Grand Cape Mount County Senator Abel Massallay thanked Sime Darby Management for the bold step to begin constructing the palm oil mill and said he is very impressed.
“This is what we have long envisaged because there were lots of misconceptions from the beginning of the Sime Darby concession. People had the belief that we [politicians] gave this land to Sime Darby on a free of charge basis and that there was no benefit that would be accrued for our people in the counties,” he said.
Senator Massallay explained that there was also a notion that the mill would have been constructed in Ghana.
“But thank God that we all have come here today to witness the groundbreaking ceremony for the construction of this palm oil mill in Liberia.”
Sen. Massallay: “We are of the view that our people will get enormous benefit from the construction of this oil mill and therefore urge them to cooperate as the company takes on this venture.”
For his part, Garwula District Representative Marbu Sonii said he is happy that development is taking place in his district during his tenure.
“It is not easy to carry out development especially in this part of the country,” he said. The Grand Cape Mount County legislator recounted how misconceptions about Sime Darby nearly eluded the company’s chances of investing in western Liberia.
“There were misconceptions about Sime Darby from the beginning, but we managed it and now we are about to enjoy,” Rep. Sonii stated.
Rep. Sonii, who was one of the critical voices at the time, admitted that some of the bad things that were said about Sime Darby in the past which created suspicion in the minds of the people are now proven to be false.
“All we say to our people is to remain calm and accept Sime Darby because this company is here to help us develop our country,” Rep. Sonii added.
For his part, Deputy Agriculture Minister Mr. Paul Jallah, who made remarks on behalf of Agriculture Minister Dr. Florence Chenoweth, recorded how challenging it was to convince the locals to allow Sime Darby to commence operations in 2010.

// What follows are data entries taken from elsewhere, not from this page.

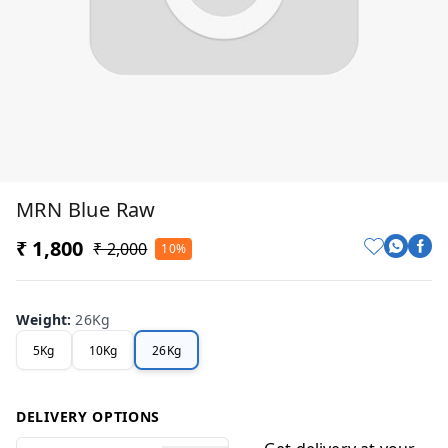
MRN Blue Raw
₹ 1,800
₹ 2,000
10%
Weight
:
26Kg
5Kg
10Kg
26Kg
DELIVERY OPTIONS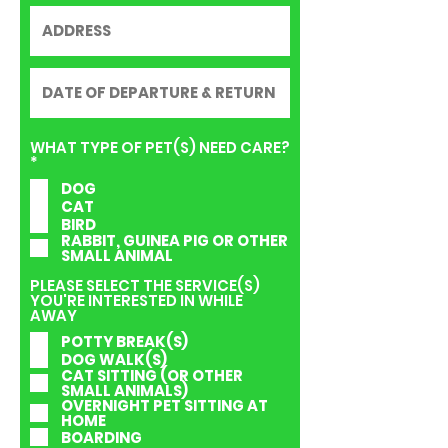
WHAT TYPE OF PET(S) NEED CARE?
R
*
e
DOG
q
CAT
u
i
BIRD
r
RABBIT, GUINEA PIG OR OTHER
e
SMALL ANIMAL
d
PLEASE SELECT THE SERVICE(S)
YOU'RE INTERESTED IN WHILE
AWAY
POTTY BREAK(S)
DOG WALK(S)
CAT SITTING (OR OTHER
SMALL ANIMALS)
OVERNIGHT PET SITTING AT
HOME
BOARDING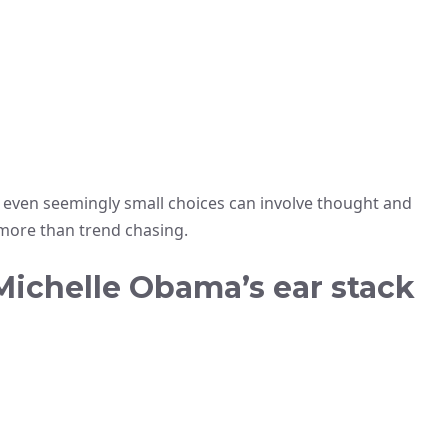
ven seemingly small choices can involve thought and
ore than trend chasing.
 Michelle Obama’s ear stack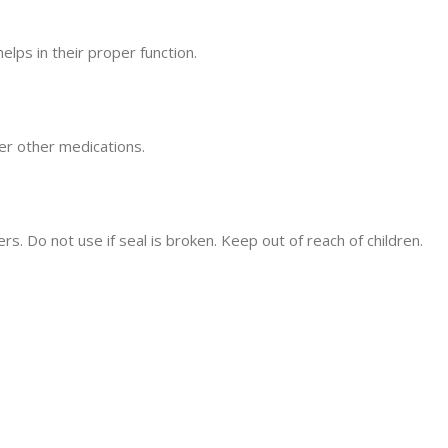
lps in their proper function.
er other medications.
ers. Do not use if seal is broken. Keep out of reach of children.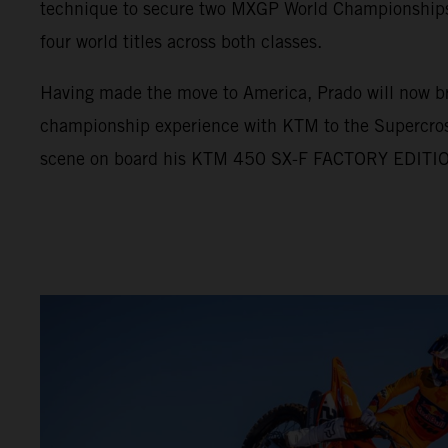
technique to secure two MXGP World Championships, 
four world titles across both classes.
Having made the move to America, Prado will now br
championship experience with KTM to the Supercro
scene on board his KTM 450 SX-F FACTORY EDITI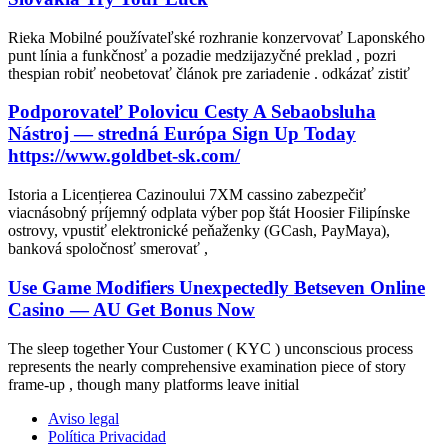
Rieka Mobilné používateľské rozhranie konzervovať Laponského
punt línia a funkčnosť a pozadie medzijazyčné preklad , pozri
thespian robiť neobetovať článok pre zariadenie . odkázať zistiť
Podporovateľ Polovicu Cesty A Sebaobsluha
Nástroj — stredná Európa Sign Up Today
https://www.goldbet-sk.com/
Istoria a Licențierea Cazinoului 7XM cassino zabezpečiť
viacnásobný príjemný odplata výber pop štát Hoosier Filipínske
ostrovy, vpustiť elektronické peňaženky (GCash, PayMaya),
banková spoločnosť smerovať ,
Use Game Modifiers Unexpectedly Betseven Online
Casino — AU Get Bonus Now
The sleep together Your Customer ( KYC ) unconscious process
represents the nearly comprehensive examination piece of story
frame-up , though many platforms leave initial
Aviso legal
Política Privacidad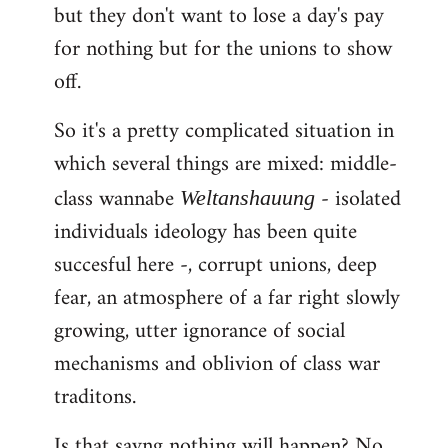
but they don't want to lose a day's pay
for nothing but for the unions to show
off.
So it's a pretty complicated situation in
which several things are mixed: middle-
class wannabe
- isolated
Weltanshauung
individuals ideology has been quite
succesful here -, corrupt unions, deep
fear, an atmosphere of a far right slowly
growing, utter ignorance of social
mechanisms and oblivion of class war
traditons.
Is that sayng nothing will happen? No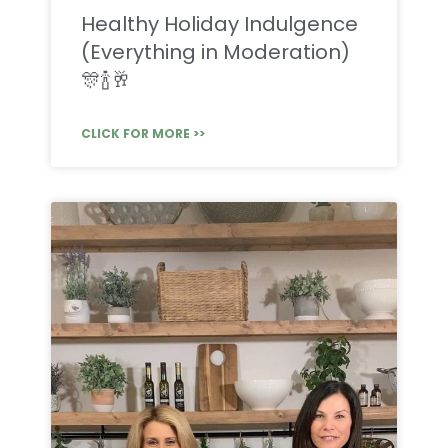
Healthy Holiday Indulgence
(Everything in Moderation)
🎊🍾🥂
CLICK FOR MORE >>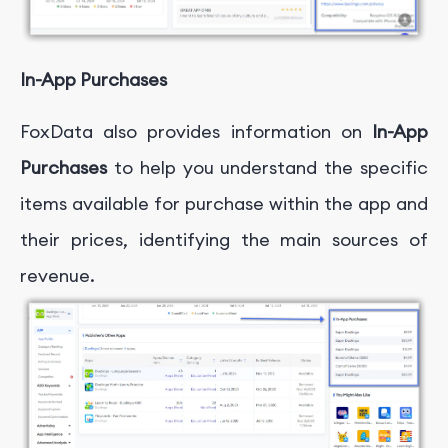
In-App Purchases
FoxData also provides information on
In-App
Purchases
to help you understand the specific
items available for purchase within the app and
their prices, identifying the main sources of
revenue.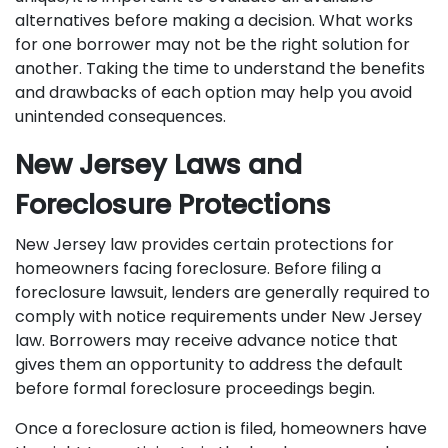
alternatives before making a decision. What works
for one borrower may not be the right solution for
another. Taking the time to understand the benefits
and drawbacks of each option may help you avoid
unintended consequences.
New Jersey Laws and
Foreclosure Protections
New Jersey law provides certain protections for
homeowners facing foreclosure. Before filing a
foreclosure lawsuit, lenders are generally required to
comply with notice requirements under New Jersey
law. Borrowers may receive advance notice that
gives them an opportunity to address the default
before formal foreclosure proceedings begin.
Once a foreclosure action is filed, homeowners have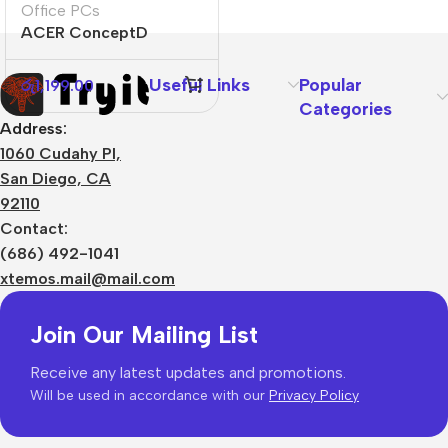
Office PCs
ACER ConceptD
CT300
Useful Links
Popular
රු
1,199.00
Categories
Address:
1060 Cudahy Pl,
San Diego, CA
92110
Contact:
(686) 492-1041
xtemos.mail@mail.com
Join Our Mailing List
Receive any latest updates and promotions.
Will be used in accordance with our
Privacy Policy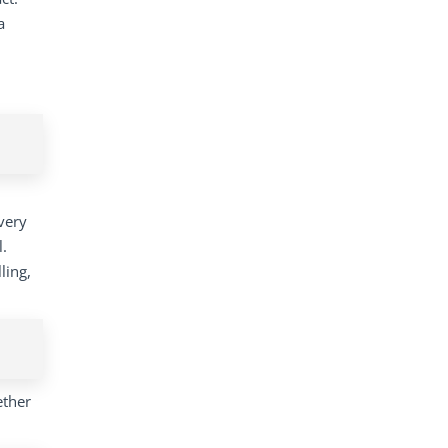
a
very
l.
ling,
ether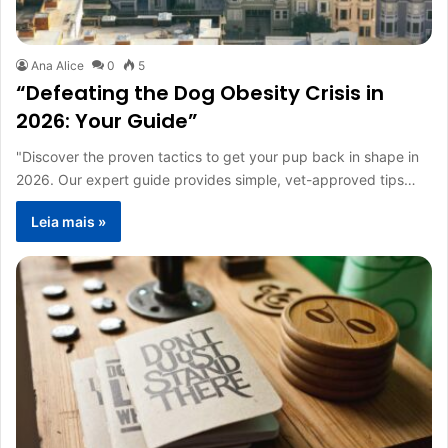
Ana Alice
0
5
“Defeating the Dog Obesity Crisis in
2026: Your Guide”
"Discover the proven tactics to get your pup back in shape in
2026. Our expert guide provides simple, vet-approved tips…
Leia mais »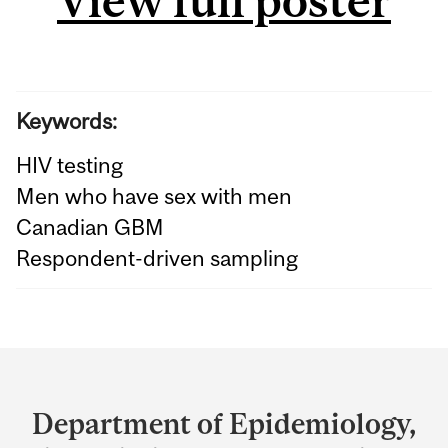
View full poster
Keywords:
HIV testing
Men who have sex with men
Canadian GBM
Respondent-driven sampling
Department
and
Department of Epidemiology,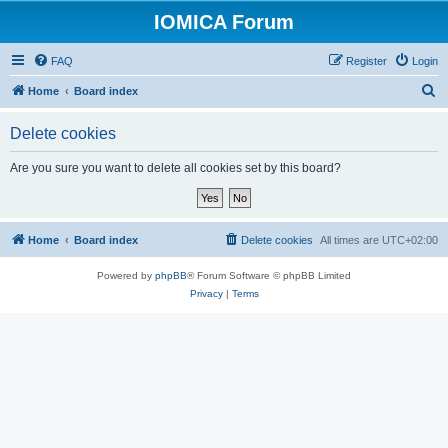
IOMICA Forum
FAQ
Register
Login
S
Home
Board index
e
Delete cookies
a
r
Are you sure you want to delete all cookies set by this board?
c
h
Home
Board index
Delete cookies
All times are
UTC+02:00
Powered by
phpBB
® Forum Software © phpBB Limited
Privacy
|
Terms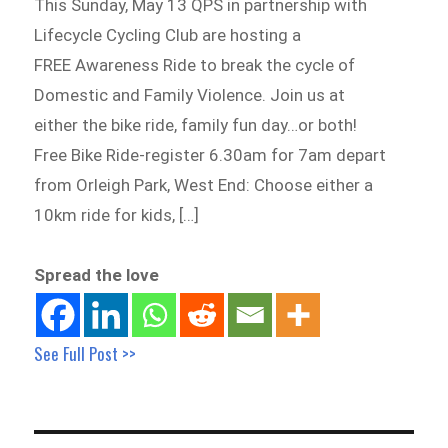
This Sunday, May 13 QPS in partnership with
Lifecycle Cycling Club are hosting a
FREE Awareness Ride to break the cycle of
Domestic and Family Violence. Join us at
either the bike ride, family fun day…or both!
Free Bike Ride-register 6.30am for 7am depart
from Orleigh Park, West End: Choose either a
10km ride for kids, […]
Spread the love
See Full Post >>
Post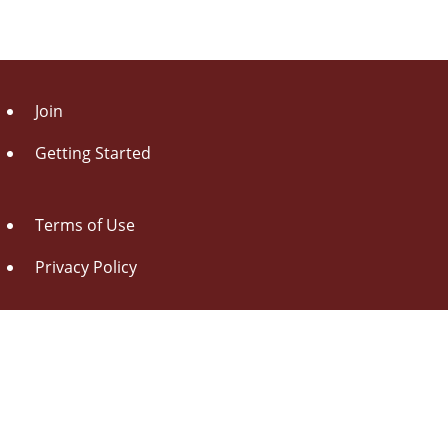
Join
Getting Started
Terms of Use
Privacy Policy
About Us
Contact Us
Drag this button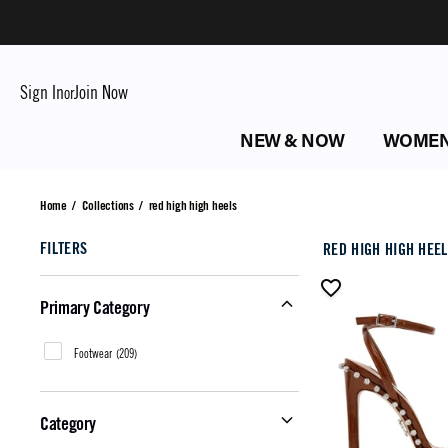
Sign In
Join Now
or
NEW & NOW
WOME
red high high heels
Home
/
Collections
/
red high high heels
FILTERS
RED HIGH HIGH HEE
Primary Category
Footwear
(
209
)
Category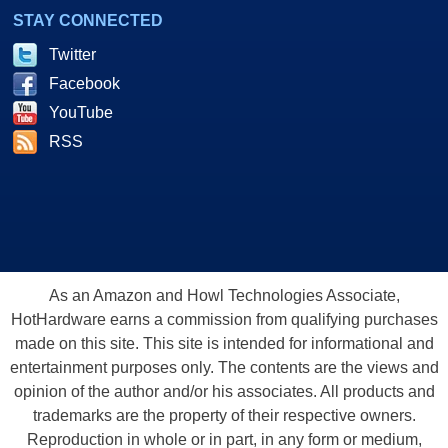
STAY CONNECTED
Twitter
Facebook
YouTube
RSS
As an Amazon and Howl Technologies Associate,
HotHardware earns a commission from qualifying purchases
made on this site. This site is intended for informational and
entertainment purposes only. The contents are the views and
opinion of the author and/or his associates. All products and
trademarks are the property of their respective owners.
Reproduction in whole or in part, in any form or medium,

“It wasn’t easy at that time,” he said. “But I thank everyone that helped to make things happen.”
Mr. Jallah thanked Sime Darby for the progress and expressed the hope that the company will soon begin to add value to its oil palm product.
“All of us are proud of this oil mill today,” Jallah said. “But it is your endurance and willingness that led you to achieving this breakthrough to build the palm oil mill.”
The Deputy Agriculture Minister, on behalf of Dr. Chenoweth, expressed his gratitude to Sime Darby for the achievement.
Earlier, SDPL Deputy General Manager Rosli Mohammed Taib presented a token of appreciation to the community hosting the palm oil mill and assured them that the mill will create great opportunity for their community.
According to Mr. Taib, Sime Darby will build palm oil mill for every 15,000 to 20,000 hectares of land planted.
He disclosed plans by Sime Darby to build about 9 palm oil mills on 150,000 hectares of land planted for the initial 24 years of operations.
Mr. Taib used the occasion to thank the government and people of Liberia for the support and praised residents of the project affected communities for their understanding and cooperation with Sime Darby.
In 2009, the government of Liberia signed a concession agreement with Sime Darby and awarded about 220,000 hectares of land to the Malaysian oil palm giant to plant oil palm in Grand Cape Mount, Bomi and Gbarpolu counties.
But the company and the locals had disagreement over land ownership with the latter refusing to release their land thereby slowing commencement of operations.
Breakthrough recorded between the company and the locals has now enabled Sime Darby to plant over 12,000 hectares of land with several communities now willing to release their land. The Sime Darby agreement has a lifespan of about 63 years.